# Help finding equation of motion

## Homework Statement

A 1/4kg mass is attached to spring with stiffness of 4N/m. The damping constant for the system is 1 N-sec/m. If the mass is displaced 1/2 meter up and given an initial velocity of 1 m/sec upward, find the equation of motion. What is the maximum displacement that the mass will attain??

I don't know how to get started with this. I know the spring equation Fs=-kx. So, Fs would just equal 1 N Kg/m. I just don't know what to do. Any help would be appreciated.

## Answers and Replies

Tom Mattson
Staff Emeritus
Science Advisor
Gold Member
Since you posted this in Introductory Physics I assume you aren't familiar with differential equations. In that case you would have to have been taught the equation of motion for a damped oscillator. Is that the case? Are there any equations that your teacher has presented on this?
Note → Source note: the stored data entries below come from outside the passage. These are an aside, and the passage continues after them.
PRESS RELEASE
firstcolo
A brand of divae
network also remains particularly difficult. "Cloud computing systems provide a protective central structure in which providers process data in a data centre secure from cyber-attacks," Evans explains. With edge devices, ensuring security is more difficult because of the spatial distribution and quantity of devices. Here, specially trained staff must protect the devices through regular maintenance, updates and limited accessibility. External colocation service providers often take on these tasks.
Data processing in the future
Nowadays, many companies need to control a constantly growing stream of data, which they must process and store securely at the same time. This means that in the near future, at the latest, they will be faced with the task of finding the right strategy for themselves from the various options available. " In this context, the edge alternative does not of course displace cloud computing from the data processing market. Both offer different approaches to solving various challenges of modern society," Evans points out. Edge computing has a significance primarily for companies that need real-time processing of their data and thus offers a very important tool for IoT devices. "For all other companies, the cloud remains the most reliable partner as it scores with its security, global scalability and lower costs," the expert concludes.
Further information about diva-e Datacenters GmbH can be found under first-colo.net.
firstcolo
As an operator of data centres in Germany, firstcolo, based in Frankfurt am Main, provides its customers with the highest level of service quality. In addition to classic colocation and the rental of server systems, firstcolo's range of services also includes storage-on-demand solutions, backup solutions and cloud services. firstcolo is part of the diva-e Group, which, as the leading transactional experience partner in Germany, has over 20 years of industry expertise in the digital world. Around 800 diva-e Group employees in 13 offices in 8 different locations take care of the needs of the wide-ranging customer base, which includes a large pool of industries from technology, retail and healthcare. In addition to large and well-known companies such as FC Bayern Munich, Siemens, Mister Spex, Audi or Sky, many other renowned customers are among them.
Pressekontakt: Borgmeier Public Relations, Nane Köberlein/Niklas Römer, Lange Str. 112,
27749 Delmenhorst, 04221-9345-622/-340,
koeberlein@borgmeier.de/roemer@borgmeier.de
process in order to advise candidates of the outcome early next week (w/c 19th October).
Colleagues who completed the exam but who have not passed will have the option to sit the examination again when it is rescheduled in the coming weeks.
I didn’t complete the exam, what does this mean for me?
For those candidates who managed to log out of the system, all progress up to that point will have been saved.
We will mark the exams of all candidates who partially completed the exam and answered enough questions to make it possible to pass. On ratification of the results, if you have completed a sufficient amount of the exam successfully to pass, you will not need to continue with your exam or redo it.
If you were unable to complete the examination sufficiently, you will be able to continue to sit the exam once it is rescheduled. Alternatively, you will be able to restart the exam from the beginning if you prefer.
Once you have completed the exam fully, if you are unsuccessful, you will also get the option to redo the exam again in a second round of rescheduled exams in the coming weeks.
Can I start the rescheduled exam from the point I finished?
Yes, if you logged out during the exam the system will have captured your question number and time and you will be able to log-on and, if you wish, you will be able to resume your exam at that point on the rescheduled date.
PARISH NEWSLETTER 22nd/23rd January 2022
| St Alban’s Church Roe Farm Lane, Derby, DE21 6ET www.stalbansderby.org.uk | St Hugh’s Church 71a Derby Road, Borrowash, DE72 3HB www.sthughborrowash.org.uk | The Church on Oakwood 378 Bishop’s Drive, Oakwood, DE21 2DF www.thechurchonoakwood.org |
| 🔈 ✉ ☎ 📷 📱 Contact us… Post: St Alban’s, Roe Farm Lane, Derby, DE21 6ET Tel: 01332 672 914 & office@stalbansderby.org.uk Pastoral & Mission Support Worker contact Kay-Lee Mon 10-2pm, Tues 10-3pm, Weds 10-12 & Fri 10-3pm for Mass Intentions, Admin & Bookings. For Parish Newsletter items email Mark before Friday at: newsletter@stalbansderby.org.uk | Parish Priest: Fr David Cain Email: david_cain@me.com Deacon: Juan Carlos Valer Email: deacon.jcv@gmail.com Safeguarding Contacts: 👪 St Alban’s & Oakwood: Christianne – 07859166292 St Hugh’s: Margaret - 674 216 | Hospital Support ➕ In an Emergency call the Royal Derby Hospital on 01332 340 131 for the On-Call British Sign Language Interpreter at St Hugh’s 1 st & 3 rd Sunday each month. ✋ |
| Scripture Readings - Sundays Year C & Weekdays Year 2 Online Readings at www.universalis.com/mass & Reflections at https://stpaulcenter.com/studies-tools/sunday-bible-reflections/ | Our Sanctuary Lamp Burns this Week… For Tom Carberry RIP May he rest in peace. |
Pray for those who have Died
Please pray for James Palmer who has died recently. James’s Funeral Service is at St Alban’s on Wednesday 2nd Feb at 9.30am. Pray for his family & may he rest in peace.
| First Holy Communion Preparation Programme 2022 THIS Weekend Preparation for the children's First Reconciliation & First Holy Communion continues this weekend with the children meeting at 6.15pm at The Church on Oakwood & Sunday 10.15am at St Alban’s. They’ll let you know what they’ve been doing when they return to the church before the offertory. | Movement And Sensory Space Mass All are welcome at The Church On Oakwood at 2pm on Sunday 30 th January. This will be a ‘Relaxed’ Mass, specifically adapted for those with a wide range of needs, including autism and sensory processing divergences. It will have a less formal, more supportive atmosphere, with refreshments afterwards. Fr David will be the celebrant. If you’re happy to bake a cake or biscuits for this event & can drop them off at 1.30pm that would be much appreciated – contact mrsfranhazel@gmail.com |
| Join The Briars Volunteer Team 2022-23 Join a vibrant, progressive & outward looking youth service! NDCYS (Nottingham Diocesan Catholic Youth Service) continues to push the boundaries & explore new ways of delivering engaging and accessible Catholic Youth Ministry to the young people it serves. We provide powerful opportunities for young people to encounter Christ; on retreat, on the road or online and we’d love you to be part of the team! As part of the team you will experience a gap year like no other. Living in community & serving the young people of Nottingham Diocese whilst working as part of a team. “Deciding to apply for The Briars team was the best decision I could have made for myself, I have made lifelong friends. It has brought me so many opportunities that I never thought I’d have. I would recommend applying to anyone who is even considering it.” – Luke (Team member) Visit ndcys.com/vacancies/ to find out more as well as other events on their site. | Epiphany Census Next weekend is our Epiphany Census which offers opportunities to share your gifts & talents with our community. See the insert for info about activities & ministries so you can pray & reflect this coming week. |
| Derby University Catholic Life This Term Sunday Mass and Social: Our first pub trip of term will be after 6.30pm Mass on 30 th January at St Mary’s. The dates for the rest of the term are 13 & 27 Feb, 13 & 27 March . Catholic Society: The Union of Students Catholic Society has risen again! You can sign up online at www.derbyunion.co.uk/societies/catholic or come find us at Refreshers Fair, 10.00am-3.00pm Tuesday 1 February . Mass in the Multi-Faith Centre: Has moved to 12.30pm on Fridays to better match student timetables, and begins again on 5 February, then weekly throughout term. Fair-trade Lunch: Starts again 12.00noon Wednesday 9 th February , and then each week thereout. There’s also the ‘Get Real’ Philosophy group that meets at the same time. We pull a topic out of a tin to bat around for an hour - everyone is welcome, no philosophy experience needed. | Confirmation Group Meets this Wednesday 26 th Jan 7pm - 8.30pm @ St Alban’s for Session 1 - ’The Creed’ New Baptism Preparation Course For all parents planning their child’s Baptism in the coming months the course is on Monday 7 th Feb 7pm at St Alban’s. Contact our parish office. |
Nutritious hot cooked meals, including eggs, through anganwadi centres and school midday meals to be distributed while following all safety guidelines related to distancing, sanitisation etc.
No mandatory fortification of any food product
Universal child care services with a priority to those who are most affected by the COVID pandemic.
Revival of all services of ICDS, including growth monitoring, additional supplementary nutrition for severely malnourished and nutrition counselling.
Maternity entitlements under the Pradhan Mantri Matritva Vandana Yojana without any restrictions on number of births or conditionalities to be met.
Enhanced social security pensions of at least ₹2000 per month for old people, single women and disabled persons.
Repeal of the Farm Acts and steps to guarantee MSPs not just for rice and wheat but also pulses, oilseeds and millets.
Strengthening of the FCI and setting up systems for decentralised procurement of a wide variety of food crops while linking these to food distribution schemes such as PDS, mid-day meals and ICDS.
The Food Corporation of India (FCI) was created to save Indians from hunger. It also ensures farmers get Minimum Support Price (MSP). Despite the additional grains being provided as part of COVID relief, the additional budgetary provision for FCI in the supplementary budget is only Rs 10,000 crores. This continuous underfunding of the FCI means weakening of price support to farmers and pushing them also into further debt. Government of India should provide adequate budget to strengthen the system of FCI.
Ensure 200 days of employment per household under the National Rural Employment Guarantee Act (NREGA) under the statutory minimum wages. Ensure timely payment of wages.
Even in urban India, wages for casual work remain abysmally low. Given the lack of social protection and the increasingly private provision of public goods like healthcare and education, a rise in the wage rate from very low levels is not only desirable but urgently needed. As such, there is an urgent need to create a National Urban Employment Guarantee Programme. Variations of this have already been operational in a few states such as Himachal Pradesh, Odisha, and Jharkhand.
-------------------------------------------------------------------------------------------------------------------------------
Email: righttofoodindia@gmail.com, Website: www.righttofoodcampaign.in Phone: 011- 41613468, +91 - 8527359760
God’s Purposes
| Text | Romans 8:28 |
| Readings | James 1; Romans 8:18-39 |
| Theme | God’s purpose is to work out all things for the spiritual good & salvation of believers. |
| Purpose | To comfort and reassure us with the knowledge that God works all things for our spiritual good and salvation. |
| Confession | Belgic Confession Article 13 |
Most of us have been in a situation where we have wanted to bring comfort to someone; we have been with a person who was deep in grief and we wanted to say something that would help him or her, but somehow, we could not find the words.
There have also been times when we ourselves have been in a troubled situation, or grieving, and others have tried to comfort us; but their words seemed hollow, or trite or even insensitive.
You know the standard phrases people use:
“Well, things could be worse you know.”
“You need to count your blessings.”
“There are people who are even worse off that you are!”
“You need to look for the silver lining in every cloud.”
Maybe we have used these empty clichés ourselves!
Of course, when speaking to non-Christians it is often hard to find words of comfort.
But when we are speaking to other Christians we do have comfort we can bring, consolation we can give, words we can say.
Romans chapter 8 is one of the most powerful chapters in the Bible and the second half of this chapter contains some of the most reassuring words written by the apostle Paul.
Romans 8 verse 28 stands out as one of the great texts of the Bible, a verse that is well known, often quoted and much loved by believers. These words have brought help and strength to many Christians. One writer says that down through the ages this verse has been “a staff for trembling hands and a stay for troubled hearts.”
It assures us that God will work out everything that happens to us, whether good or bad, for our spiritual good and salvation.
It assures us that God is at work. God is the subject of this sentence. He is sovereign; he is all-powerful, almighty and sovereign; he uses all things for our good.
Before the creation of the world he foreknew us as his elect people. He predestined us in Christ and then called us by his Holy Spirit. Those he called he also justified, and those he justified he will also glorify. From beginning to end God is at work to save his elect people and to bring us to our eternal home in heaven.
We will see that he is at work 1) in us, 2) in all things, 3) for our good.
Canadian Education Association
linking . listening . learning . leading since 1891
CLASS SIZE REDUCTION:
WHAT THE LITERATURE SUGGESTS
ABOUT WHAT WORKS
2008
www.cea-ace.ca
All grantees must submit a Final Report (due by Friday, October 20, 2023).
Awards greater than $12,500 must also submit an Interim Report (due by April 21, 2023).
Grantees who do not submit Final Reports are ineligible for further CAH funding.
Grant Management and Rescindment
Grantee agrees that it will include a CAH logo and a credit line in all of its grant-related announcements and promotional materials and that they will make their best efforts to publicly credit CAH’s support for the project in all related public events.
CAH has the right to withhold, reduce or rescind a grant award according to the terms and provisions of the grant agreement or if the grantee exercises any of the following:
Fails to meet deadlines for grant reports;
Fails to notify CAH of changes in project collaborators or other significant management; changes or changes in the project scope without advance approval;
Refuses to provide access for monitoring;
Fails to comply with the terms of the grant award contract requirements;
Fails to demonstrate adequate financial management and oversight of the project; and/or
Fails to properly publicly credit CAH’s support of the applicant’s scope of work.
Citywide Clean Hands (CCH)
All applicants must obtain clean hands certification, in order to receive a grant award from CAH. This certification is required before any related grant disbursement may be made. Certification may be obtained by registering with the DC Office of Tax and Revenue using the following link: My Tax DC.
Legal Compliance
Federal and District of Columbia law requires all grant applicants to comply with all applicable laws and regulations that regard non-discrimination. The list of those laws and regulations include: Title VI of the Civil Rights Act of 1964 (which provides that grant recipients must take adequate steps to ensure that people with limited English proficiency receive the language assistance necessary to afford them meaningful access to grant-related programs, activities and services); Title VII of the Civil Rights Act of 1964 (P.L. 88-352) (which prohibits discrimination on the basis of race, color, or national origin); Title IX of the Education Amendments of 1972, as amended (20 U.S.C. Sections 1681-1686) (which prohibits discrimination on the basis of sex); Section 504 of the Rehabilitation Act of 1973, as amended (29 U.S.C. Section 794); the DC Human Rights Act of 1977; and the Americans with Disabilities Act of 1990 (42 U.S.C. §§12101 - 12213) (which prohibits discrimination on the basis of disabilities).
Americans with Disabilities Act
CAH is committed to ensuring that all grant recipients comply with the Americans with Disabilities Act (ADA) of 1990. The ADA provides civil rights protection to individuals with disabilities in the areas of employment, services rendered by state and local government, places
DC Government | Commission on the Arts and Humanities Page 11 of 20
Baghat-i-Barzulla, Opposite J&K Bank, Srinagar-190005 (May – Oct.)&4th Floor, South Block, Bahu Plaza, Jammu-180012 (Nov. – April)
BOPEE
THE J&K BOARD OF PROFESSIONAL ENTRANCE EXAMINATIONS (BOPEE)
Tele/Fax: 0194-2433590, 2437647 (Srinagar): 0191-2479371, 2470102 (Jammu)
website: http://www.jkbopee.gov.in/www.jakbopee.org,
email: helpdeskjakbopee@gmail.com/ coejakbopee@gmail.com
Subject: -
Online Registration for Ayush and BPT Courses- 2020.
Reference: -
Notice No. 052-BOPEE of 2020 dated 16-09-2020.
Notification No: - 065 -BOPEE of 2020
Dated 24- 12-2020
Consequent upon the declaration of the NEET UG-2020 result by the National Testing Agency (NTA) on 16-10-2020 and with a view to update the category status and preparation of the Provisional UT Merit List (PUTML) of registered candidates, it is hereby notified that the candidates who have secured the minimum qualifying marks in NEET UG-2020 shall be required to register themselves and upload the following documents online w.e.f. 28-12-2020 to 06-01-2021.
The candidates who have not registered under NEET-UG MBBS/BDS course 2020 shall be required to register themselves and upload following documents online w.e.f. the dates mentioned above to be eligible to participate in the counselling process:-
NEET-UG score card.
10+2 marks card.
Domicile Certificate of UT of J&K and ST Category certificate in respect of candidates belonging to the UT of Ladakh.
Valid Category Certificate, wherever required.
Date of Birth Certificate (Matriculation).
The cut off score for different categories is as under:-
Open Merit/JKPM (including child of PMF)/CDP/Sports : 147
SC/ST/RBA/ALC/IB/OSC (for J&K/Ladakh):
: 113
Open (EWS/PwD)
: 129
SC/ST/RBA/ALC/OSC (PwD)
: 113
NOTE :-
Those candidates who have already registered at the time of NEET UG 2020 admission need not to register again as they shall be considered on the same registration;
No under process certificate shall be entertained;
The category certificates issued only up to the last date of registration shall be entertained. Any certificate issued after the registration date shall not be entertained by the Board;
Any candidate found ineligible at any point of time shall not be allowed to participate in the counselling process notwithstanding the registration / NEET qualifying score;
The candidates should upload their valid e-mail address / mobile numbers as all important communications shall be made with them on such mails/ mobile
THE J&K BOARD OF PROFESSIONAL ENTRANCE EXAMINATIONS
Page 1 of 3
I have the equation: (m)y(doubleprime(t)) + gamma(y prime(t)) + ky(t)=0

m = .25kg/(9.81 m/second^2)
gamma = 1N-s/m k=4N/m

so, the equation of motion is:

0.025y(doubleprime) + y(prime) + 4y=0

And for an equation of that type, do you know how to solve for y(t)? If you have the general technique, you should be able to enter in your boundary conditions (initial speed, initial displacement) during intermediate steps to get to an expression for displacement.